Resident leadership and local capacity building: Volunteerism in disadvantaged communities
Funded through the Corporation for National and Community Service (CNCS), VCU’s Center on Society and Health and the Engaging Richmond team are studying how the personal characteristics and volunteer activities of neighborhood‐based and regional volunteers differ; whether there is synergy between the efforts of neighborhood‐based and regional volunteers and organizations; and how regional volunteers and organizations maximize collaboration with neighborhood‐ based volunteers, leaders, and organizations. The team is working to identify best practices for regional volunteers and organizations working in economically disadvantaged communities with a mixed‐methods study of 50 semi‐standardized, in‐depth interviews with volunteers living in Richmond’s East End and those living in other communities, volunteer coordinators, and local leaders on volunteerism. We will also conduct an online surveys with eligible volunteers (e.g., age 18 and over who have volunteered in the East End in the past 24 months) from organizations in the East End and regional organizations. The study partners will collaborate to disseminate findings, including presentations to community partners and other community stakeholders, national conferences, and publication in appropriate print/web outlets.

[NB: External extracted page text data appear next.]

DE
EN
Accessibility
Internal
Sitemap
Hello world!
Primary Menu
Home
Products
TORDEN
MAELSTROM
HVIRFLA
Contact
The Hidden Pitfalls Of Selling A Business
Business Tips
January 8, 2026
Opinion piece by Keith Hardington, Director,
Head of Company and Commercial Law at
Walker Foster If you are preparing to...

This study aims to contribute to knowledge about the processes and impact of volunteering by examining the characteristics of neighborhood‐based and regional volunteers and organizations in Richmond, Virginia’s East End neighborhood. The findings can provide important information for organizations recruiting volunteers to work either within their own neighborhoods or to work in other areas, making findings potentially informative for enhancing how we engage communities with volunteers.